En deuxième lieu, pour les mêmes motifs que ceux énoncés au point 3 du présent jugement, M. A... C... n’est fondé à soutenir ni que la décision attaquée méconnaît l’article 8 de la convention européenne de sauvegarde des droits de l’homme et des libertés fondamentales ni qu’elle est entachée d’une erreur d’appréciation.
Sur la décision fixant le pays de destination :
Il résulte de ce qui précède que le moyen tiré de ce que la décision attaquée est illégale en raison de l’illégalité de l’obligation de quitter le territoire français doit être écarté.
Sur l’assignation à résidence :
Il résulte de ce qui précède que le moyen tiré de ce que la décision attaquée est illégale en raison de l’illégalité de l’obligation de quitter le territoire français sans délai de départ volontaire doit être écarté.
Il résulte de l’ensemble de ce qui précède que les conclusions à fin d’annulation de M. A... C... doivent être rejetées ainsi que, par voie de conséquence, ses conclusions à fin d’injonction sous astreinte et celles présentées sur le fondement des dispositions de l’article L. 761-1 du code de justice administrative.
D E C I D E :
La requête de M. A... C... est rejetée.
Le présent jugement sera notifié à M. B... A... C... et à la préfète de l’Ain.

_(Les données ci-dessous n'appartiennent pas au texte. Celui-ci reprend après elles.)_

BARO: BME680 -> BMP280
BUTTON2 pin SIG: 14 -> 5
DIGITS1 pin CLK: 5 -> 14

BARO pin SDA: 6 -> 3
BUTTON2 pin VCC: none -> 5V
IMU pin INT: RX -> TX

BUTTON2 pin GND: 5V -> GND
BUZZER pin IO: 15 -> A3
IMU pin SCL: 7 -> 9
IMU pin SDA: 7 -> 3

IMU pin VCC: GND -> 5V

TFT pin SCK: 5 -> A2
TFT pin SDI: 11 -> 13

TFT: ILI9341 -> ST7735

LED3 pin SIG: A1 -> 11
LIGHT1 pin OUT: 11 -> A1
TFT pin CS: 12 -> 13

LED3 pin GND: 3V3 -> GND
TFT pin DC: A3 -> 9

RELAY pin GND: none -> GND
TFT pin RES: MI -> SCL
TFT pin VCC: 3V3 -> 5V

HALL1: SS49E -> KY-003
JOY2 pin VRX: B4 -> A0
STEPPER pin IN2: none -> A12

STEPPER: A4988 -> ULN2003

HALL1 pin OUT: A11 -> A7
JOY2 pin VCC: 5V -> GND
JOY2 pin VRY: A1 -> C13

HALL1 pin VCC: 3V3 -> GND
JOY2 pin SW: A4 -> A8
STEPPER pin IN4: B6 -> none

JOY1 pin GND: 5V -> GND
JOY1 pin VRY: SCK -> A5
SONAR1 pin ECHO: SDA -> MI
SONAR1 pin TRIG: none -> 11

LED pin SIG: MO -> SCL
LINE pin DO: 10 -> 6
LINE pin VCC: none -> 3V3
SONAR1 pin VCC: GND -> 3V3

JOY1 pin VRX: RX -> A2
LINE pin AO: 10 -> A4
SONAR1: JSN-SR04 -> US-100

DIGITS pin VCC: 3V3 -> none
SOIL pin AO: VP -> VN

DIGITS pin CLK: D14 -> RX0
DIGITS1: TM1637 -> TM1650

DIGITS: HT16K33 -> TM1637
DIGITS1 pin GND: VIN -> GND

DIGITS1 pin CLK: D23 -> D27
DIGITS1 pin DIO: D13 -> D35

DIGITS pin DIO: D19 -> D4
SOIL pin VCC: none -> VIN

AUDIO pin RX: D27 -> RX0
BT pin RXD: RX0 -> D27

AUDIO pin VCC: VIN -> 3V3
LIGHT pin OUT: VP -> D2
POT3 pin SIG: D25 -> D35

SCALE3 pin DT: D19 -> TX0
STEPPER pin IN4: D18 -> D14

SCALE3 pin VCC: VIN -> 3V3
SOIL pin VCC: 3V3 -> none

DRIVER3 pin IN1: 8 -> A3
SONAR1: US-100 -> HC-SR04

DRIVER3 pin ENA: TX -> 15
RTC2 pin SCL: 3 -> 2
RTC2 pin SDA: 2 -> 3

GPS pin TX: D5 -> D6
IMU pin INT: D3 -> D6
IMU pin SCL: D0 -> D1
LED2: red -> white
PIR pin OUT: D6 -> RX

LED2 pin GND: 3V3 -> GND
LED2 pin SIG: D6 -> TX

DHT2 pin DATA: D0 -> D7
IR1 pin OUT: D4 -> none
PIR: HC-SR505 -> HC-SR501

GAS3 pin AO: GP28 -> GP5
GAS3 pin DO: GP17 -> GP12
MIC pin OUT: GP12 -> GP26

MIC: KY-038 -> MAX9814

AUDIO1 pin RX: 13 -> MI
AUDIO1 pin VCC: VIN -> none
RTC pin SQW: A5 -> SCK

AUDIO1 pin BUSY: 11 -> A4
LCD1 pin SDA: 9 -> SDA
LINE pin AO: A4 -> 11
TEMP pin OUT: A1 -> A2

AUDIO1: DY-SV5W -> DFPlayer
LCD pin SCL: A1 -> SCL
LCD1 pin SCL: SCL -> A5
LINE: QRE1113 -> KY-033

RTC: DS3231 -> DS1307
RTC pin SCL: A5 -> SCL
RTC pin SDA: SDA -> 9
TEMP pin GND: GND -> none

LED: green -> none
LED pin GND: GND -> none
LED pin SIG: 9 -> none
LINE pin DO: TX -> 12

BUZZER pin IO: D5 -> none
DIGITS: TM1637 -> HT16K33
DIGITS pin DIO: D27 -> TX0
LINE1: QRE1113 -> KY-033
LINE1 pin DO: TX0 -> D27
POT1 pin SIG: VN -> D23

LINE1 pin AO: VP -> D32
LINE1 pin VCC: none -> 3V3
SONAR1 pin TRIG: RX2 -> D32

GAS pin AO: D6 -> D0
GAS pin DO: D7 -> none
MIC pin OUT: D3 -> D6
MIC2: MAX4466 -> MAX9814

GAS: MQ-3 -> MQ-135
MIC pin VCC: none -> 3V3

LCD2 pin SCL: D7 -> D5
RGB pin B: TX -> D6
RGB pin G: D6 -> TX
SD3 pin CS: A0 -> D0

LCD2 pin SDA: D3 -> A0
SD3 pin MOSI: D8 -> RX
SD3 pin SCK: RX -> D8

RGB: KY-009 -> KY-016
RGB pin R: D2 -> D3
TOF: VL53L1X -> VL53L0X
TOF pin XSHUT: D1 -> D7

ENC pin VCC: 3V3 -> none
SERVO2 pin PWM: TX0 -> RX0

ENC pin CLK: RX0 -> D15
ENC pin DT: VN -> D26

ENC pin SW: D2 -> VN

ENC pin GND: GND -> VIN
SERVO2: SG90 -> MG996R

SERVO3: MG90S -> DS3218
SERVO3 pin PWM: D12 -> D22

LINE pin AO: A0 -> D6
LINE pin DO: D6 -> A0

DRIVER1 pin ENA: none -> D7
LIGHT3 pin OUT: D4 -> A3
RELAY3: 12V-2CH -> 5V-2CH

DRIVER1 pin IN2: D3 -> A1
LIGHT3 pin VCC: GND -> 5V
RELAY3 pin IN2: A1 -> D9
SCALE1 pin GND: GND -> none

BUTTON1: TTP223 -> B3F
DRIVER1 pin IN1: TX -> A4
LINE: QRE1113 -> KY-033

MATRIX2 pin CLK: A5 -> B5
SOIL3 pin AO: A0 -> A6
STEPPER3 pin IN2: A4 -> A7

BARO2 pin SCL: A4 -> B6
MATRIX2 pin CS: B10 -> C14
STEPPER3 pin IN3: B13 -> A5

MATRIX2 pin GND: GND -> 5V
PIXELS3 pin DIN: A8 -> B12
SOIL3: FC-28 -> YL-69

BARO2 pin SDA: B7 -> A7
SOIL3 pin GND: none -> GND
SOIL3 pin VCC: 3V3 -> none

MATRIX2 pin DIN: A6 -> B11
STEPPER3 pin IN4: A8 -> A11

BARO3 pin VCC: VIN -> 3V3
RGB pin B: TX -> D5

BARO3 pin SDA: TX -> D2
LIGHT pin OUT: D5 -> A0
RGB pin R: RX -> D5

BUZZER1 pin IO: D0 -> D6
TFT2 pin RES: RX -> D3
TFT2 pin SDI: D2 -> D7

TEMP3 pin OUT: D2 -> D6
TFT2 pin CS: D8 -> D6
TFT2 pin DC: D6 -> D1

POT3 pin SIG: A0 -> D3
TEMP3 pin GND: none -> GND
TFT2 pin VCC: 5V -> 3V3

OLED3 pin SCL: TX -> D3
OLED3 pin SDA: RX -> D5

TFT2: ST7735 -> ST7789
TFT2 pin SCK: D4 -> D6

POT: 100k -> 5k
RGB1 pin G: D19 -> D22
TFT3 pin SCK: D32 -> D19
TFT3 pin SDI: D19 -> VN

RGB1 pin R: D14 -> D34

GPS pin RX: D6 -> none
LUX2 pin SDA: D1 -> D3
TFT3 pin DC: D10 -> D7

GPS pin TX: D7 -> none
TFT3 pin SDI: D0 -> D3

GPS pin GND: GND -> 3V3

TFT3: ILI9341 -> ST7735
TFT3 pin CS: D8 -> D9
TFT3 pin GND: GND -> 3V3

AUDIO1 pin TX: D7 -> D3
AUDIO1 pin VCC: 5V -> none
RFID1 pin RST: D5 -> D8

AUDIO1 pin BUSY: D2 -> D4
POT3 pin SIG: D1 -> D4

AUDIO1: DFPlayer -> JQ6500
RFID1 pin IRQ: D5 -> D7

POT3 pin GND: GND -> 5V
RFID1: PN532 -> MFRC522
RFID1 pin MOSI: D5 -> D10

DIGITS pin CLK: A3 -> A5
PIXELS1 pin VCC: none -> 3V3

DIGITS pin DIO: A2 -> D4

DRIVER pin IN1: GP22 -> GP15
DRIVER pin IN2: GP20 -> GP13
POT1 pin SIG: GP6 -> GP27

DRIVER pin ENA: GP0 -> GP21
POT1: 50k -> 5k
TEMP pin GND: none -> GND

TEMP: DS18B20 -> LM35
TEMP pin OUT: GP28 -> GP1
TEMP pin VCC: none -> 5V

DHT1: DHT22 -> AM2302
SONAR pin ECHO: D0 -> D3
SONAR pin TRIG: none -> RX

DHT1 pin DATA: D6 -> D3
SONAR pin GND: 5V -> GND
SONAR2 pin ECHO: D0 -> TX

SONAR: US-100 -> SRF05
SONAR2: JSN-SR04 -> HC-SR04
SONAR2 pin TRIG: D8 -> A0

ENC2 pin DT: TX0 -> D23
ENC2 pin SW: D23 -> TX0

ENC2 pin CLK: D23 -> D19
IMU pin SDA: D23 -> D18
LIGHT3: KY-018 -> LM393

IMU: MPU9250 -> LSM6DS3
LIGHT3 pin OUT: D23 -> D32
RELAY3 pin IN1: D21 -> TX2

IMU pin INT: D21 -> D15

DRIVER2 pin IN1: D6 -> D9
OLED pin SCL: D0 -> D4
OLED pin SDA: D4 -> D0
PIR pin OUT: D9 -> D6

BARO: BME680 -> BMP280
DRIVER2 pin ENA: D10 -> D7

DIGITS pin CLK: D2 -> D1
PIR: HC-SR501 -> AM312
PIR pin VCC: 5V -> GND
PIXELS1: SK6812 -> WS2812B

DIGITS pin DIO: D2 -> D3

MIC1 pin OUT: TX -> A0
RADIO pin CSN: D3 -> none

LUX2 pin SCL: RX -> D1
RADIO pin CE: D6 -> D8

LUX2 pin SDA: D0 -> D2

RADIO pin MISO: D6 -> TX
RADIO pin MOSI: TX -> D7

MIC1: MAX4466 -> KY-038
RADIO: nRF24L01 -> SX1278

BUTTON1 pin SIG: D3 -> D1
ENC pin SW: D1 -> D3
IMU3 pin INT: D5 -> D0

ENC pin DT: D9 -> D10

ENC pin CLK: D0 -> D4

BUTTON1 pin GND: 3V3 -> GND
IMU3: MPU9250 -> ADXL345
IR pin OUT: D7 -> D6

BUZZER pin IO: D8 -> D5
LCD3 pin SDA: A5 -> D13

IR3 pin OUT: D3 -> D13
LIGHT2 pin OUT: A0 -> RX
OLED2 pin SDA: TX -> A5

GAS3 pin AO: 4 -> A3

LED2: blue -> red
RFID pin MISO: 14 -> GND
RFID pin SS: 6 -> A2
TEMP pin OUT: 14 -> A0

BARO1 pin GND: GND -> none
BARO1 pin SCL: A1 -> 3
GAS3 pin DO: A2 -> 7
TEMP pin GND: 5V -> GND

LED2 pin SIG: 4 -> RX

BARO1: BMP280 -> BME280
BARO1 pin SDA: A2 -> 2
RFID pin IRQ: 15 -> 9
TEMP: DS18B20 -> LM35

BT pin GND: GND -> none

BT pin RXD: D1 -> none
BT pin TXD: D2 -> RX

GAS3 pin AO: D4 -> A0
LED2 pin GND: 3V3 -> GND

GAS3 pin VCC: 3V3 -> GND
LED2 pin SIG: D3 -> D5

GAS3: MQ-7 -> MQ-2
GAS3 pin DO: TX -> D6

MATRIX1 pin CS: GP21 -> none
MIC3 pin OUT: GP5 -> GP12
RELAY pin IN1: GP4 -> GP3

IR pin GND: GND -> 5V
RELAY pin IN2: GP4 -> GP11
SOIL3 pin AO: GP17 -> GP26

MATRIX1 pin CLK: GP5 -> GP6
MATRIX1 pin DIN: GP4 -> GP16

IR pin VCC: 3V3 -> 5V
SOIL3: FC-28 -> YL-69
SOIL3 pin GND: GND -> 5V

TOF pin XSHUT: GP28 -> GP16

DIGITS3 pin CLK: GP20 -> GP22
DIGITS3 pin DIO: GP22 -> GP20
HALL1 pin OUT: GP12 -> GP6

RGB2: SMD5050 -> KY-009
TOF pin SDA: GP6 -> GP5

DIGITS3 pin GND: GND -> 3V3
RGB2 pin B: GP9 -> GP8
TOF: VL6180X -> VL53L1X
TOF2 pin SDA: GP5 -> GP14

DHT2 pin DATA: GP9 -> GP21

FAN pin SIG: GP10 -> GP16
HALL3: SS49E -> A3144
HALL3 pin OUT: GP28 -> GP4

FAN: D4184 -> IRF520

Rendu public par mise à disposition au greffe le 20 octobre 2025.
La magistrate désignée,
A.-L. Eymaron
La greffière,
S. Lecas
La République mande et ordonne à la préfète de l’Ain en ce qui la concerne ou à tous commissaires de justice à ce requis en ce qui concerne les voies de droit commun contre les parties privées, de pourvoir à l’exécution de la présente décision.